Acquired firms have high productivity and high shares of skilled labour prior to acquisitions
Foreign-owned companies tend to acquire small firms that have high productivity and large shares of highly educated employees prior to the acquisition, which means that the productivity premium observed in foreign-owned firms is partly explained by selection; foreign acquirers are likely to "cherry-pick" firms to acquire.
Foreign-owned companies have taken over Swedish service firms in Stockholm
The probability that firms in the Swedish service sector will be acquired is higher if they are located in Stockholm. This is especially true for smaller firms. The reason for this might be that knowledge-intensive service firms operate to a greater extent in large cities such as Stockholm. A motive for acquisitions is not only to gain access to the knowledge of the acquired company but also to benefit from the knowledge that exists in surrounding companies in the region, and such knowledge spillovers are more often found in dense regions.

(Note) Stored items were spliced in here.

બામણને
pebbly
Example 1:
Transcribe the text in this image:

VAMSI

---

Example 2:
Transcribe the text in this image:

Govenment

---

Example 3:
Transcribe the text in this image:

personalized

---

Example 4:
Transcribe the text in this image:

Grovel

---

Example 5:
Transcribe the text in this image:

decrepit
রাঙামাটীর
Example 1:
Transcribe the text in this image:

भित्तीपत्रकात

The location to a large city also makes potential takeover targets more exposed to foreign acquirers and better positioned as a platform for foreign firms intending to enter the Swedish market.

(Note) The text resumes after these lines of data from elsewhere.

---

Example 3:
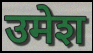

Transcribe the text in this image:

उमेश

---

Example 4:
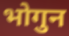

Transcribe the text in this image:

भोगुन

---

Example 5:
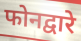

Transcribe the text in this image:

फोनद्वारे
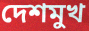
দেশমুখ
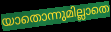
യാതൊന്നുമില്ലാതെ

Foreign acquisitions have positive effects on productivity, especially in small acquired firms in the service sector
Another explanation for the productivity premium in foreign-owned firms is the transfer of knowledge and technology within a multinational enterprise, that is, from the parent company abroad (with its owner-specific assets) to acquired or newly established firms in Sweden. This means that productivity grows faster in firms acquired by foreign companies than in similar Swedish-owned firms.
We find that productivity increases faster after acquisitions in small acquired service firms (those with less than 50 employees) and in large manufacturing firms (those with 50 employees or more). Particularly prominent is the effect in the former; five years after the acquisition, small acquired service firms have more than 12 percent higher productivity than firms that have not been acquired by foreign companies. Notably, small service firms make up the group of firms in which most foreign acquisitions occur.
Firms acquired by foreign companies invest in human capital and expand
Our results show that the share of skilled labour increases in small service firms and in large manufacturing firms after acquisitions. This indicates that the positive productivity effect in these firms may be a result of increased investment in human capital. Additionally, in small acquired manufacturing firms, the share of highly educated labour after acquisitions is increasing.
Faster productivity growth in a firm that is acquired by a foreign-owned company can thus be the result of restructuring processes within the acquired firms, triggered by the acquisition itself. These restructuring processes may include increased investment in human capital, better utilisation of economies of scale in connection with expansion, and increased exports and imports.
Foreign acquisition facilitates the acquired firm’s opportunities for expansion. Fewer financial constraints might be a reason for this. An indication that an acquired firm expands after takeover is that its number of employees increases. Above all, positive employment effects after acquisition appear not only in small service firms but also in smaller manufacturing firms. In addition, we find such effects, to some extent, in large service firms.
Foreign acquisitions lead to increased internationalisation in acquired companies
By taking advantage of foreign acquiring firms’ international network and organisation, it becomes easier for acquired firms to sell in the foreign market. The positive effect of foreign acquisitions on shares of exports (export intensities) in acquired firms suggests that sales increases in acquired firms primarily appear in foreign markets. This effect emerges particularly in small service firms and in large manufacturing firms.
Moreover, the share of imports in intermediate consumption − the import intensity − increases in the acquired companies after acquisitions, which is the case in all types of firms. Access to a higher-quality and a more varied range of inputs and services may contribute to positive productivity effects.
In sum, our results consistently show that the clearest effects of foreign acquisitions are found in small service firms, both in terms of the impact on productivity and on the factors that lead to restructuring.